• _Tareas_
**A)** Reproduce literalmente un tramo del fragmento: comienza en las palabras "Casi todos a" y detente después de "la cubierta superior.".
**B)** Según el fragmento, ¿quiénes a bordo no duermen profundamente en sus literas?
**C)** Indica si cada afirmación coincide con el fragmento, con sí o no y las palabras exactas que lo deciden: (i) La cortina se levanta con cuidado para no despertar a Carolyn. (ii) Más allá de las nubes, el cielo es de un púrpura intenso. (iii) El barco ya dejó atrás la isla Desolación.

• _Fragmento_
-.-.-
Escenario: Aquí, donde comienzan ciertos colores: albaricoque, crema de limón, escaramujo, nectarina. Todos nacen en este cielo austral jaspeado de mermelada.
Casi todos a bordo, con excepción del ingeniero, el cocinero y el oficial de guardia, duermen profundamente en sus literas ahora que el barco por fin ha dejado de balancearse. Levanto apenas la cortina para no despertar a Carolyn. La luz que entra del exterior corta como un bisturí, afilando los bordes de las nubes congregadas cerca del horizonte. Más allá de ellas, el cielo tiene una tonalidad similar a la del bígaro: ambigua y suave, que no alcanza a ser un púrpura. ¿Cuántos días han pasado desde que la mayor parte del color se ausentó del mundo? ¿Cuántos desde que dejamos atrás la isla Desolación y nos adentramos en mar abierto? ¿Cuántos desde que hablé con alguna persona que no se encontrara en este barco? Inmersa en estos extraños deslizamientos de tiempo y espacio, salgo de mi camarote y me dirijo a la cubierta superior.
—El Palmer atravesó una barrera invisible durante la noche —me informa Rick.
-.-.-
• _Los datos_
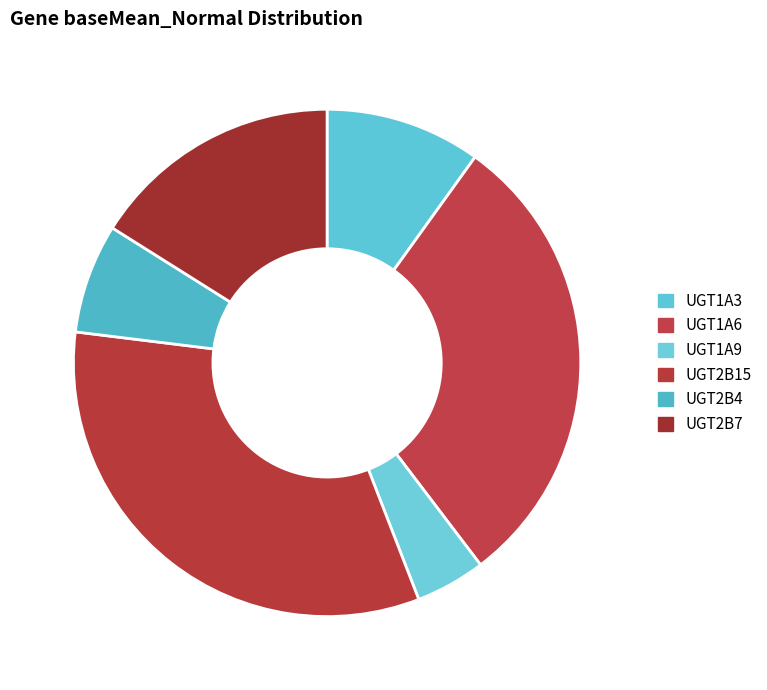

How much of the chart is everything except UGT1A3?

90.1%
-.-.-
• _Soluciones_
**A)**
Casi todos a bordo, con excepción del ingeniero, el cocinero y el oficial de guardia, duermen profundamente en sus literas ahora que el barco por fin ha dejado de balancearse. Levanto apenas la cortina para no despertar a Carolyn. La luz que entra del exterior corta como un bisturí, afilando los bordes de las nubes congregadas cerca del horizonte. Más allá de ellas, el cielo tiene una tonalidad similar a la del bígaro: ambigua y suave, que no alcanza a ser un púrpura. ¿Cuántos días han pasado desde que la mayor parte del color se ausentó del mundo? ¿Cuántos desde que dejamos atrás la isla Desolación y nos adentramos en mar abierto? ¿Cuántos desde que hablé con alguna persona que no se encontrara en este barco? Inmersa en estos extraños deslizamientos de tiempo y espacio, salgo de mi camarote y me dirijo a la cubierta superior.

**B)** El ingeniero, el cocinero y el oficial de guardia.

**C)**
(i) Sí: "Levanto apenas la cortina para no despertar a Carolyn."
(ii) No: "ambigua y suave, que no alcanza a ser un púrpura".
(iii) Sí: "dejamos atrás la isla Desolación y nos adentramos en mar abierto".